Greenpoint Gentile Fondler
As I indicated in yesterday’s post, I no longer try to fathom the depths of human stupidity. It is simply too big (and depressing) a task. That said, as I was checking my email last night, I came across something in my inbox that reminded me of yet another ‘golden rule’ I espouse: the world is teeming with idiots, many of whom also happen to be flaming perverts. Perverts the like of which make Dan Hoyt seem downright respectable by comparison.
This email featured a caveat circulating amongst the McCarren Park Dog Run Association. My tipster (whose husband happens to be a dog walker) wrote:
The following email crossed my monitor yesterday… I’ve fact-checked, and the events detailed seem to be true. As f-ed up as the situation is, see if you can find the most awesome Freudian-slip spelling error EVER (even since before Jesus and the dinosaurs roamed the planet together, singing “Kumbaya”).
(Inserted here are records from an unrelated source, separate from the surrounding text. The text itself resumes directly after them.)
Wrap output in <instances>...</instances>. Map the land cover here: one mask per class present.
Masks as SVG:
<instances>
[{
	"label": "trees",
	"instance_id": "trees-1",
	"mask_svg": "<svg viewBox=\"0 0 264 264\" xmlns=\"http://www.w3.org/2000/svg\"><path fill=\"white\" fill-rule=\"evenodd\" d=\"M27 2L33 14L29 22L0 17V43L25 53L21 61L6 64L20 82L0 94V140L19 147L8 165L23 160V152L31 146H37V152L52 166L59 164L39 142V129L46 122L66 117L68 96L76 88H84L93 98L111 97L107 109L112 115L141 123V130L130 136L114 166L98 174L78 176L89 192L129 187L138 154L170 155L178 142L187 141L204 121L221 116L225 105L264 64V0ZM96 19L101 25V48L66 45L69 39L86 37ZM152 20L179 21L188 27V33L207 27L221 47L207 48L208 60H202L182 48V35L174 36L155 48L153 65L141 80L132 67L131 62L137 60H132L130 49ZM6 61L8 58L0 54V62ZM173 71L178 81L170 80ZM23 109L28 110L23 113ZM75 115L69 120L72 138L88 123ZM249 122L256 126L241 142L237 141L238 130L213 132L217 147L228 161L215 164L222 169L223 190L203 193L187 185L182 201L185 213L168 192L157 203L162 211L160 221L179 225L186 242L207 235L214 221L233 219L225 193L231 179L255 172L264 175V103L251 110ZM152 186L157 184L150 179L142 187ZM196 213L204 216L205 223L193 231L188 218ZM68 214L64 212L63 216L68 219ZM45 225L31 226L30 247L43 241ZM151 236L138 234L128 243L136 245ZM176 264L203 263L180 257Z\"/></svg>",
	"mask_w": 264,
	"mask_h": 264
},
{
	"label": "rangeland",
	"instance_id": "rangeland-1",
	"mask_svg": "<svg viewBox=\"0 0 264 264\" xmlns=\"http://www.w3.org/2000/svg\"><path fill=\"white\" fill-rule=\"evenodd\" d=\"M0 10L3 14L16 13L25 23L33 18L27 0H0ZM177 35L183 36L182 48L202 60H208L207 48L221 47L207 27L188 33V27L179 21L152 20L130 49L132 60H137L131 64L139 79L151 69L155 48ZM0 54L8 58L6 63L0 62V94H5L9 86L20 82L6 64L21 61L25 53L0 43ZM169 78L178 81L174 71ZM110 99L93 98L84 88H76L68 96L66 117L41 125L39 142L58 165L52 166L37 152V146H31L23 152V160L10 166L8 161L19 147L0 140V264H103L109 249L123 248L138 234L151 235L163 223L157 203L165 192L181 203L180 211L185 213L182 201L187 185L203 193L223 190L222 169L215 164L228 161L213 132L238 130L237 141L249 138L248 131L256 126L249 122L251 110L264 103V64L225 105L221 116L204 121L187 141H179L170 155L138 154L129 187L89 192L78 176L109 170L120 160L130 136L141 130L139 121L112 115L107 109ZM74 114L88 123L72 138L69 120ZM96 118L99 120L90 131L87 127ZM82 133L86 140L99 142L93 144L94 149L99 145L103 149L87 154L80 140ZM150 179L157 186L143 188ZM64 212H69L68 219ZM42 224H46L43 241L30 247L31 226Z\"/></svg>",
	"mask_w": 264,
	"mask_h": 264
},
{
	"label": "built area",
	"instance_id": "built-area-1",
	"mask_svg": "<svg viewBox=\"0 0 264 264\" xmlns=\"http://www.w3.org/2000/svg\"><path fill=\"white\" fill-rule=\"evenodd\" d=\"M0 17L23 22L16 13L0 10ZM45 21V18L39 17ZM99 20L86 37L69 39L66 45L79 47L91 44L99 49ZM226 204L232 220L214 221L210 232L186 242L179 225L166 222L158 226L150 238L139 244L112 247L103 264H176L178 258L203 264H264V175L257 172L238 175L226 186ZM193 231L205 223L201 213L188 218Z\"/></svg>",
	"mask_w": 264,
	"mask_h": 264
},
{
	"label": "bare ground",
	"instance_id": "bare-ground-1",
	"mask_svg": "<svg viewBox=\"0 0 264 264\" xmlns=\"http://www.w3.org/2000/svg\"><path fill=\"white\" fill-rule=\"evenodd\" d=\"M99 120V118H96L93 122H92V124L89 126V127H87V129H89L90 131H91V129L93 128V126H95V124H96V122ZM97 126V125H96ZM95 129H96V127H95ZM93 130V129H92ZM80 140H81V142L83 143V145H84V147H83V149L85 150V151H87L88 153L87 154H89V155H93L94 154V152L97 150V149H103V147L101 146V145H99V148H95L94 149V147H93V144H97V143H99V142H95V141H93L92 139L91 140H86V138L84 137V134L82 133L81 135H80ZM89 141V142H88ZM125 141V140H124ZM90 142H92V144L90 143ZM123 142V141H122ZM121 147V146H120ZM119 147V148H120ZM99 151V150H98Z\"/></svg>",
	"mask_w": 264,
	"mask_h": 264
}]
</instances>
I read what she forwarded me. Not believing what I had just read, I read it again. Once the content began to sink in, I got a queasy feeling in my stomach— and it wasn’t due to my husband airing out his balls while watching television either (which is what he was doing at the time). The Dog Shit Queen of Greenpoint was grossed out.
Follows is a condensed version of what I read. Be advised that after reading this item one may have the utmost desire to:
- Gouge his/her eyeballs out.
- Vomit. Repeatedly.
If this happens to you, dear readers, fear not: it’s normal. Without further ado, here it is. In all its abject glory…
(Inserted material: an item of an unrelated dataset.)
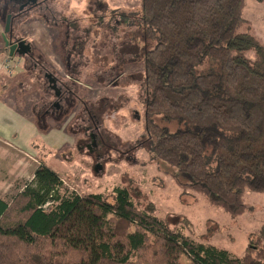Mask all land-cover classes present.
I'll list each match as a JSON object with an SVG mask.
<instances>
[{"label": "trees", "instance_id": "obj_1", "mask_svg": "<svg viewBox=\"0 0 264 264\" xmlns=\"http://www.w3.org/2000/svg\"><path fill=\"white\" fill-rule=\"evenodd\" d=\"M243 3L140 0L137 16L146 140L183 189L230 217L245 212L246 192H264V49L238 32ZM62 186L40 163L11 200L0 195V264H264V247L248 242L231 258L171 229L126 187L109 202L102 193L61 194Z\"/></svg>", "mask_w": 264, "mask_h": 264}, {"label": "rangeland", "instance_id": "obj_2", "mask_svg": "<svg viewBox=\"0 0 264 264\" xmlns=\"http://www.w3.org/2000/svg\"><path fill=\"white\" fill-rule=\"evenodd\" d=\"M3 1L9 11L21 12L9 26L16 29L20 23L14 33L28 47L29 59L20 75L27 76L25 83L32 89L26 92L31 99L40 90L47 94L45 81L51 69L65 75L66 68L81 80L71 81L76 88L66 83L68 88L84 98L80 105L74 100L71 104L69 98V105L63 103L68 108L61 114L49 110L42 104L47 98H41L32 113L51 135L30 129L27 138L19 139L16 129L14 138L25 145L21 148L26 153L1 145L0 195L4 199L11 200L43 163L62 178L61 194L102 193L113 202V189L126 187L140 208L163 218L171 229H180L196 242L214 244L231 258L243 255L248 242L264 247V192H246L245 212L230 217L194 191L183 189L175 178L176 169L155 159L144 130L146 91L142 65L137 61L139 49L144 51L146 43L137 24L140 0H35L32 8L26 0H0V5ZM45 2L49 9H42ZM243 18L238 32H246L264 49V0H244ZM4 43L0 38V45ZM47 45L50 48L45 50ZM41 48V54L37 53ZM247 56L254 58L251 52ZM14 79L12 105L24 111L25 100L18 98L19 78ZM92 91L98 95L94 101L89 99Z\"/></svg>", "mask_w": 264, "mask_h": 264}, {"label": "crops", "instance_id": "obj_3", "mask_svg": "<svg viewBox=\"0 0 264 264\" xmlns=\"http://www.w3.org/2000/svg\"><path fill=\"white\" fill-rule=\"evenodd\" d=\"M4 5H6V2L3 1V3L0 5V14L2 15V20L0 19V38L1 39H4L3 35H4V26H5V17L7 19L8 16L9 17L11 16L10 12H7L5 10ZM43 6H44V9H49V7H51L46 2L41 7ZM41 21L45 22L44 18ZM52 27L54 26H50L49 28L51 29ZM18 28H20V23H18L16 29H13V26H12L10 30V34L7 37L9 41H11L12 43H15L16 41L18 42L22 41L25 43V41L21 38V36L18 33H14L16 30H18ZM4 47H5V43L4 45H0V122H2L3 124L2 126H0V147L1 145H3L4 148L6 146H9V147L14 148V151H17L18 153H26V151L23 148H21V146H25V145L15 140L14 138L16 136V133H15L16 129L20 131L19 139L27 138L28 137L27 134L30 129H33L34 131L36 130V131L43 132L45 135L50 136L51 134L48 133V131H46L47 128L43 126L40 127V125L38 124V119L32 113V110H33L32 108L40 101L41 98H47L46 102L44 101L42 104H44L49 110L51 111L53 110L54 112L56 113L59 112V114H61L63 111H65V108H66V106L63 105V103L65 102L64 101L65 99L62 96L63 94L59 93L61 90H56V89L57 88L60 89V86L66 83L67 84L72 83L74 85V88H76L73 82L79 83L81 82V80H79L76 76H71L70 70L66 67L65 68H66V71H68V73H66L65 75H62V73H57L58 71L54 72V70L51 69L52 74H47L48 77L46 75V81H45V86H46V82L49 83L48 84L49 92L46 91L47 94L44 95L40 90V95L33 96V98L31 99L30 93L26 92V90L32 89L29 87L27 83H25L27 82L25 80L27 76L23 77V75H20L22 73V70H24V61L29 59L28 58L29 51L26 49L25 51L14 52L13 53L14 57L9 59L8 55H6V53L8 54V50H6V53H5ZM44 48L45 50H48L50 47L49 45H47V46H44ZM44 48L38 49L36 50V52L41 54L40 50H44ZM17 56H20V57H17ZM11 62H13V64L10 67L9 64ZM8 67L11 69L10 71L8 70ZM16 76H18L19 78L18 82L20 84L18 98L20 102H22L23 99L25 100L24 106L22 108L26 112L18 110L15 108L14 105H12L11 92H12V89H14L15 87L14 85L17 84L15 82L16 79L13 80V78H16ZM6 80H11V81L7 82ZM99 86L100 85H98V89H99ZM109 86L111 85L109 84L108 87ZM33 90H38V89L33 88ZM61 97L63 98L62 102L61 101L59 102V99ZM97 98H98V95L93 94V91H92L90 93L89 99L94 101ZM83 99L84 98L82 97V95L79 94V92H77V90L76 92L73 93V100L74 102H76V105H80L81 102L83 103L84 102ZM92 101L90 103H93ZM54 103L57 105L56 107H54ZM27 109L29 111H27ZM6 128H8V130L11 131L10 136L13 138H10L7 136ZM61 130H62V120L60 122V134H62ZM17 157L19 156L17 155ZM13 159L14 157H10V160H13Z\"/></svg>", "mask_w": 264, "mask_h": 264}, {"label": "flooded vegetation", "instance_id": "obj_4", "mask_svg": "<svg viewBox=\"0 0 264 264\" xmlns=\"http://www.w3.org/2000/svg\"><path fill=\"white\" fill-rule=\"evenodd\" d=\"M24 4H22V6H23ZM5 6V10L7 11V12H11L12 14H14V16H15V18H19V17H21V12H12V11H9L8 9H7V7H6V5H4ZM23 8V7H22ZM42 9H43V7H42ZM22 12H24V11H22ZM10 13V14H11ZM11 21V20H10ZM16 42H18V41H16ZM15 42V43H16ZM23 47V46H22ZM19 49H21V48H19ZM19 49H17V51L16 52H20V50ZM22 51V50H21ZM47 77H48V75H47ZM49 84V83H48ZM53 89V88H52ZM56 90H61L59 93L60 94H63L62 96H63V98L65 99L64 101L66 102V104H68L69 105V98L70 99H72V101H70L71 102V104H72V102H73V94L72 93H74L70 88H68V85L67 84H62L61 86H60V89H56ZM58 94V93H57ZM59 94V95H60ZM62 97L59 99V102L61 101L62 102V99H63ZM57 105L54 103V107H56ZM71 107V106H70ZM93 107H95V106H93ZM66 108H68V106H66ZM66 108H65V110H66ZM54 112V111H53ZM55 113V112H54ZM97 125V124H96ZM98 127V126H97ZM79 129H80V127H79ZM91 143H93V144H95L96 145V143L95 142H91ZM109 144H110V142H109Z\"/></svg>", "mask_w": 264, "mask_h": 264}, {"label": "water", "instance_id": "obj_5", "mask_svg": "<svg viewBox=\"0 0 264 264\" xmlns=\"http://www.w3.org/2000/svg\"><path fill=\"white\" fill-rule=\"evenodd\" d=\"M26 1L31 2V3H32V2H35V0H26ZM9 22H10V17L8 16V17H7V22H6V24H7V29H6V31H4V33H8L9 30H10ZM3 38H4V40H5V46H6V47L8 48V50H9V55H10V56H13V53L16 52L17 49H19V48H21V49H19L20 51H21V50H22V51H25L26 49H28L27 45H25L24 42H22V41H20V42H16V43H12L11 41H9V39H7V38L5 37V34L3 35ZM22 46H23V47H22Z\"/></svg>", "mask_w": 264, "mask_h": 264}]
</instances>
I wanted to send you an email that I hope you can send out to others you know who use the McCarren dog run. I was at the run this morning (02/27) at about 9:00 am when I was approached by a Hasidic male who was asking me questions about my dog (breed, gender, etc)… When I left the run to bring my dog across the street to Must Luv Dogs, he approached me and asked if he could pet my dog. I told him yes, and as he was petting my dog’s head, he took his other hand and started fondling my dog’s gentiles. I saw what he was doing, pulled my dog away, and loudly told him off. He left the park very quickly.
When I went into MLD, they told me that he has been in the day care before, asking to hold the dogs, and that (he) had fondled another dog’s gentiles that was with a female owner.
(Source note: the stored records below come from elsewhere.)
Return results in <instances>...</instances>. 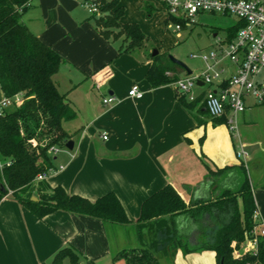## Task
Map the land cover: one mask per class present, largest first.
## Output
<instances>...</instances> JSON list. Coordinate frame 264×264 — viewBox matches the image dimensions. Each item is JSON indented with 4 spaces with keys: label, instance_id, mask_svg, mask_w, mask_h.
I'll return each mask as SVG.
<instances>
[{
    "label": "crops",
    "instance_id": "crops-1",
    "mask_svg": "<svg viewBox=\"0 0 264 264\" xmlns=\"http://www.w3.org/2000/svg\"><path fill=\"white\" fill-rule=\"evenodd\" d=\"M88 1L31 0L21 16L29 30L63 58L53 79L77 110L68 131L73 148L54 153L55 169L44 180L50 187L60 185L67 193L92 201L112 192L130 222L119 225L63 210L38 218L4 196L0 200V264H51L54 254L65 246L77 253L79 264H123L113 261L117 251L152 247L160 227L170 223L168 216L137 221L146 198L170 184L187 204L214 200L221 190L239 186L241 164L264 221V120H253L264 103L249 102L239 115L238 139L233 137L225 122L210 119L202 99L191 109L182 105L180 96L190 101L178 92L175 82L151 86L146 80L151 57L140 49L119 53L121 43L104 38L95 28L85 6ZM118 1L124 10L121 21L137 23L144 32L142 20L146 22L145 16L151 17L155 9L152 0ZM156 1L164 10V22L165 7ZM222 66L232 69L229 63ZM179 72L180 78L187 75ZM133 85L142 92L140 98L128 96ZM206 89L200 83L193 93L197 97ZM87 91L93 93L92 101L87 100ZM107 96L114 98L112 103L102 102ZM3 97L0 90V100ZM236 139L247 152L245 162L236 156ZM225 166L232 168L219 175L216 169ZM236 204L241 209L239 196ZM220 217L225 216L212 210L198 220L179 214L173 222L177 232L195 246ZM158 249L155 255L161 264H216L212 251L184 253L177 248L168 259L161 254L162 247ZM61 264L71 263L65 258Z\"/></svg>",
    "mask_w": 264,
    "mask_h": 264
},
{
    "label": "trees",
    "instance_id": "trees-1",
    "mask_svg": "<svg viewBox=\"0 0 264 264\" xmlns=\"http://www.w3.org/2000/svg\"><path fill=\"white\" fill-rule=\"evenodd\" d=\"M28 1L0 0V90L4 97L20 95L23 100L19 106L0 113V200L9 196L38 218L52 211L63 210L108 223L127 224L130 221L112 192L92 201L77 194H69L60 185L50 187L44 179L37 180L38 175H47L55 169L52 149L64 148L65 143L71 140L72 133L65 129L64 124L76 119L77 110L67 93L58 90L53 79L63 58L32 33L21 19ZM88 2L97 6L98 10L91 13V19L103 37L112 40L122 37L124 46L120 45L119 53H129L145 46L147 36L140 26L121 21L124 10L118 0ZM163 5L164 24L172 22L180 23L181 29L188 27L184 20L168 16L167 8ZM241 25L237 22L229 27L224 42H230ZM149 56L152 64L146 73V80L151 86L176 82L180 78L179 71L186 75L183 68L170 59L163 60L159 55ZM203 96L204 92L190 102H186L182 96L178 99L191 109L197 101L203 100ZM211 119L217 123L225 122L224 118ZM231 168L225 166L216 169V172L224 175ZM237 170L240 175L239 186L234 190H221L214 200L203 199L187 204L170 184L154 192L142 203L137 221L148 223L168 216L170 223L160 227L152 247L119 250L114 254L113 261L121 260L123 264H161L155 253L162 247L161 254L168 259H172L177 248H180L184 253L212 251L216 264H264L263 237L258 238L255 254L249 251L234 254L250 234L255 208L244 165L238 166ZM1 187L5 188L4 192ZM32 196L37 200H32ZM238 196L241 209L236 204ZM212 210L223 213L225 217H220L212 228L205 230L198 245H191L177 232L173 222L175 216L187 214L198 220L205 213L211 215ZM65 258L71 264H79L77 253L67 246L54 254L51 264H61Z\"/></svg>",
    "mask_w": 264,
    "mask_h": 264
},
{
    "label": "built area",
    "instance_id": "built-area-1",
    "mask_svg": "<svg viewBox=\"0 0 264 264\" xmlns=\"http://www.w3.org/2000/svg\"><path fill=\"white\" fill-rule=\"evenodd\" d=\"M31 0L27 2L30 5ZM167 8V15L184 20L189 26L195 23L196 16L203 13L232 15L242 23L234 38L224 42L217 38V49L201 56L204 68L199 73H191L179 78L174 84L179 93L193 101L196 95L192 88L198 82L206 85L201 104L210 118H224L227 130L238 139L239 115L249 102L264 103V0H161ZM89 13L97 12L94 3H85ZM174 30H181L180 23H174ZM228 62L232 69L222 66ZM128 96L140 98L142 92L133 85ZM113 97L102 98L104 104H110ZM23 102L20 95L0 100V113L3 110L19 106ZM105 139L106 135L102 134ZM55 153L57 149H52ZM236 156L246 161L247 152L238 141ZM8 164V163H7ZM37 176V180L45 178ZM253 227L243 245L245 251L257 252L258 238H264V221L255 206L252 213Z\"/></svg>",
    "mask_w": 264,
    "mask_h": 264
},
{
    "label": "rangeland",
    "instance_id": "rangeland-1",
    "mask_svg": "<svg viewBox=\"0 0 264 264\" xmlns=\"http://www.w3.org/2000/svg\"><path fill=\"white\" fill-rule=\"evenodd\" d=\"M151 4L155 9L151 11V17L145 16L146 22L142 20L147 39L145 46L140 48V50L146 51L148 56L154 50H157L158 53L156 55H159L163 60L169 59V56H172L183 62L193 73H199L204 68L201 56L210 50H216L218 47L217 38L223 39L226 35V30L237 23V18L232 15L203 13L196 16L195 23H192L185 29L175 31L172 22L164 24L162 21L164 10L161 4L156 0H152ZM117 40L124 46L121 36ZM226 63L228 62H224V64ZM60 87V91L64 92L62 86ZM203 87L206 88V85ZM196 88L194 86L192 90ZM67 96L70 100L71 98L68 94ZM86 96L87 100L90 99L92 101L91 98L94 95L87 91ZM253 112L255 113V111ZM253 117V120H264V109L255 113ZM64 127L67 131H70L72 129V122L65 123ZM238 131L240 132L239 127ZM240 248L243 252L245 251V247L240 246ZM240 248L234 251L235 255L242 252Z\"/></svg>",
    "mask_w": 264,
    "mask_h": 264
},
{
    "label": "water",
    "instance_id": "water-1",
    "mask_svg": "<svg viewBox=\"0 0 264 264\" xmlns=\"http://www.w3.org/2000/svg\"><path fill=\"white\" fill-rule=\"evenodd\" d=\"M157 50H154L151 55L152 56H155L157 54ZM169 59L171 62L179 65L181 68H183V70L186 72L187 75H190L192 73V71L183 63L181 62L180 60L172 57V56H169ZM198 84H200V82H198ZM65 148L71 150L73 148V141L72 140H68L66 143H65ZM1 191L4 192L5 191V188L1 187ZM32 200H36V198H32Z\"/></svg>",
    "mask_w": 264,
    "mask_h": 264
}]
</instances>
I found this to be very disturbing and alerted the NYPD. While nothing will probably will come of it, anyone at the dog run who is approached by a mid-30′s to early 40′s Hasidic male, with dark brown hair and glasses should be careful.
This week I have learned about the existence of Greenpoint Nazis, people who lose their guinea pigs (in public parks), and now, Hasidic “gentile” fondlers. This dude gives the term “community outreach” a whole new meaning. I feel so dirty.
I can only imagine what next week will bring. God help me.
P.S.: No one better lay a finger on my gentiles; if they do I’ll kick their fucking ass!